**GIVEN RECORDS:**
########################################
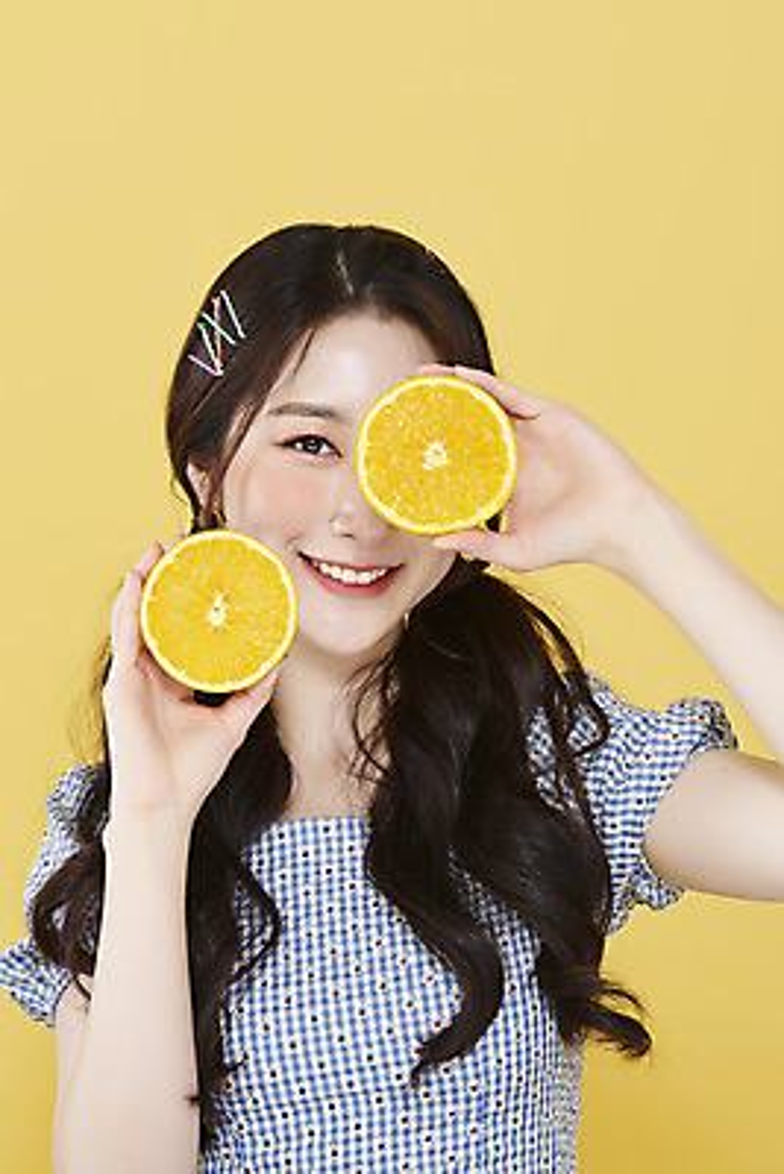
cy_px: 587
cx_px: 392
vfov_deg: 19.4
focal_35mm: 105
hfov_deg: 13.1
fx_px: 3427
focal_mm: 105
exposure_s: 1/125
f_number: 11
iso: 64
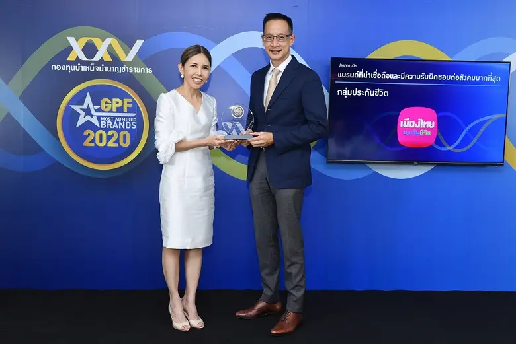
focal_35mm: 36
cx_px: 258
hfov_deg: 53.1
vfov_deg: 36.9
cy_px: 172
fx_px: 516
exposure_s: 1/125
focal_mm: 36
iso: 1000
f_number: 5.6
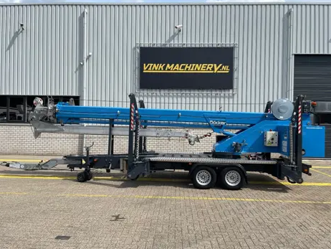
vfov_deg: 51.4
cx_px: 164
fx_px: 258
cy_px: 126
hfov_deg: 65.3
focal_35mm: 27
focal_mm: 4.2
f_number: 1.6
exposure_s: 1/3509
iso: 32
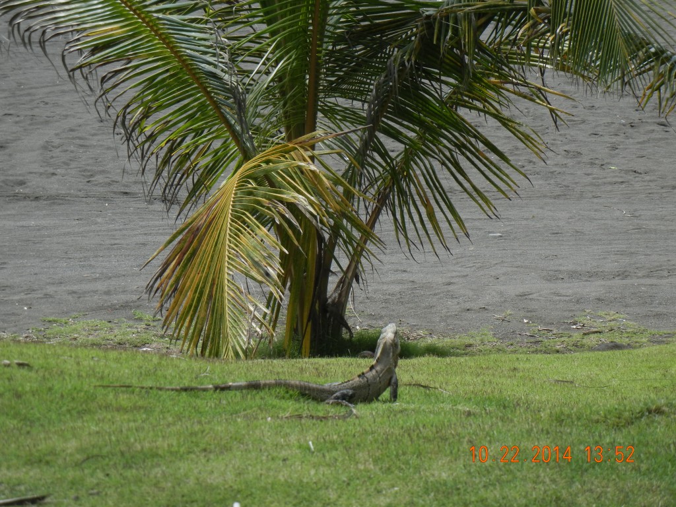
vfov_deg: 12.8
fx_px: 2265
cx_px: 338
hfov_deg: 17.0
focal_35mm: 116
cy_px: 254
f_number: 4.6
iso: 160
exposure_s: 1/802
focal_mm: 20.9
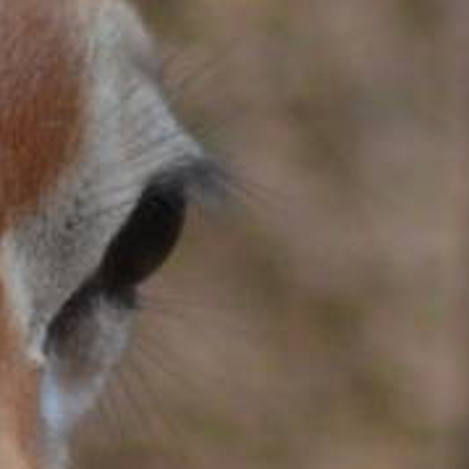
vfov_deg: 0.5
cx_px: -215
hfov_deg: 0.5
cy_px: 272
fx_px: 52408
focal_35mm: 3419
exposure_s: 1/800
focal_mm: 300
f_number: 5.6
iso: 800
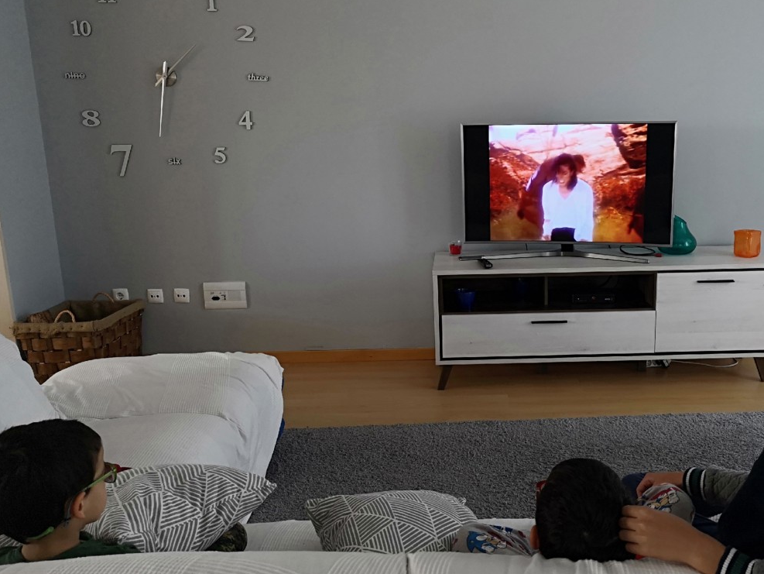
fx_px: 773
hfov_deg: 51.9
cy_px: 281
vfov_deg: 40.7
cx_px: 493
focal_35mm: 35
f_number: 1.8
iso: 125
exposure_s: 1/100
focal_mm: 3.95
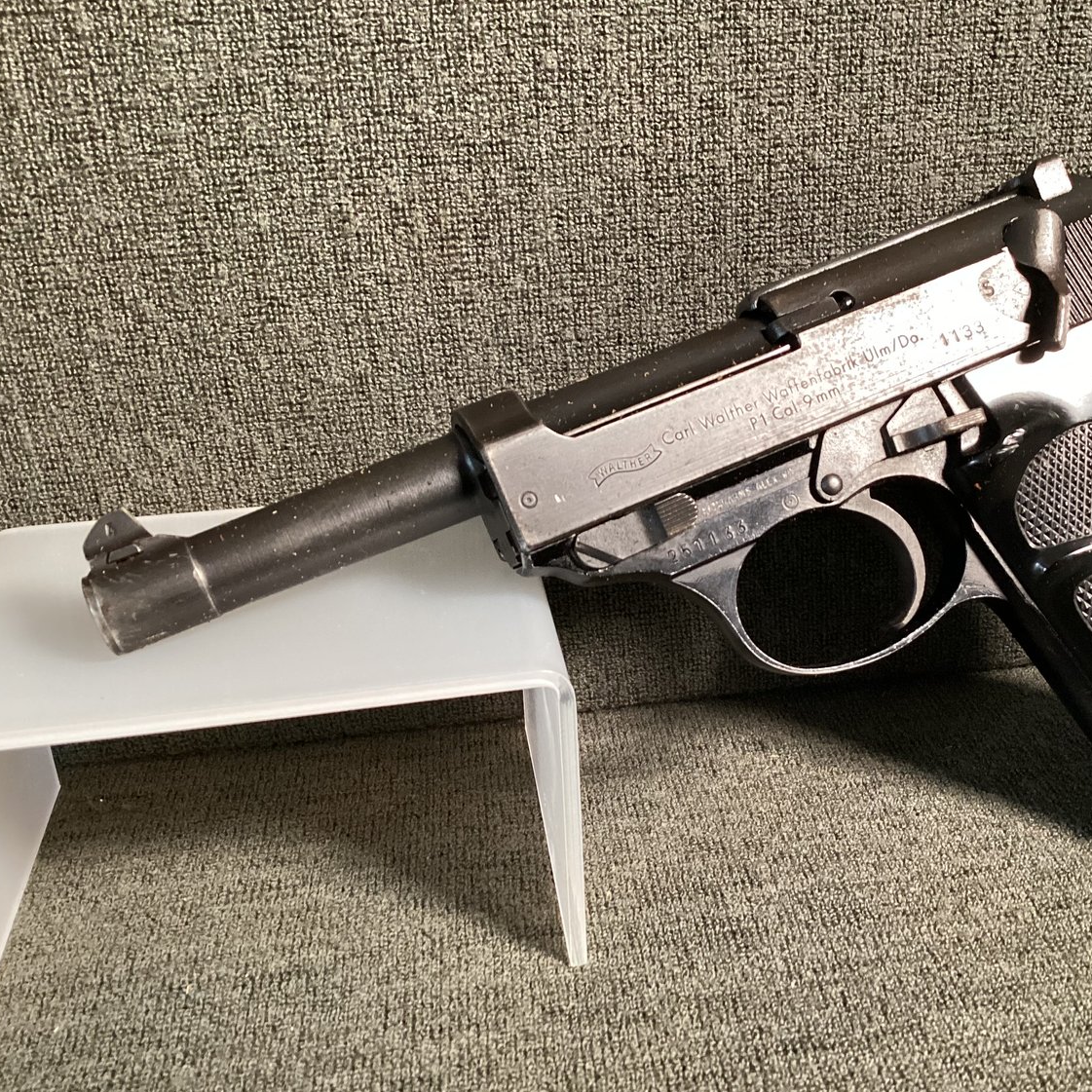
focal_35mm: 37
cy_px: 552
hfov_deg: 44.6
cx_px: 681
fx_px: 1321
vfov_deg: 44.9
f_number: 2.4
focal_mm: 3.3
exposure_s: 1/60
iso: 320
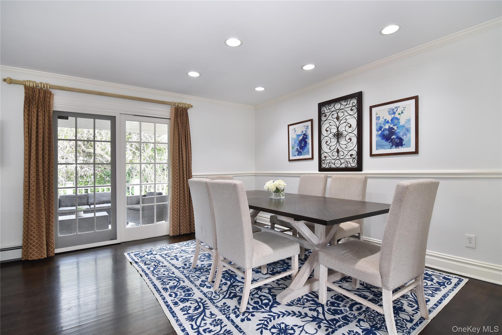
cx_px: 251
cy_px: 168
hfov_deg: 95.0
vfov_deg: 72.0
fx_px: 230
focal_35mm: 16
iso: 640
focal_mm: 11
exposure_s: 1/40
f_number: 8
########################################
**WORK TASK:** Retype all the entries exactly; drop the pictures.

**OUTPUT OF THE TASK:**
cy_px: 587
cx_px: 392
vfov_deg: 19.4
focal_35mm: 105
hfov_deg: 13.1
fx_px: 3427
focal_mm: 105
exposure_s: 1/125
f_number: 11
iso: 64
focal_35mm: 36
cx_px: 258
hfov_deg: 53.1
vfov_deg: 36.9
cy_px: 172
fx_px: 516
exposure_s: 1/125
focal_mm: 36
iso: 1000
f_number: 5.6
vfov_deg: 51.4
cx_px: 164
fx_px: 258
cy_px: 126
hfov_deg: 65.3
focal_35mm: 27
focal_mm: 4.2
f_number: 1.6
exposure_s: 1/3509
iso: 32
vfov_deg: 12.8
fx_px: 2265
cx_px: 338
hfov_deg: 17.0
focal_35mm: 116
cy_px: 254
f_number: 4.6
iso: 160
exposure_s: 1/802
focal_mm: 20.9
vfov_deg: 0.5
cx_px: -215
hfov_deg: 0.5
cy_px: 272
fx_px: 52408
focal_35mm: 3419
exposure_s: 1/800
focal_mm: 300
f_number: 5.6
iso: 800
fx_px: 773
hfov_deg: 51.9
cy_px: 281
vfov_deg: 40.7
cx_px: 493
focal_35mm: 35
f_number: 1.8
iso: 125
exposure_s: 1/100
focal_mm: 3.95
focal_35mm: 37
cy_px: 552
hfov_deg: 44.6
cx_px: 681
fx_px: 1321
vfov_deg: 44.9
f_number: 2.4
focal_mm: 3.3
exposure_s: 1/60
iso: 320
cx_px: 251
cy_px: 168
hfov_deg: 95.0
vfov_deg: 72.0
fx_px: 230
focal_35mm: 16
iso: 640
focal_mm: 11
exposure_s: 1/40
f_number: 8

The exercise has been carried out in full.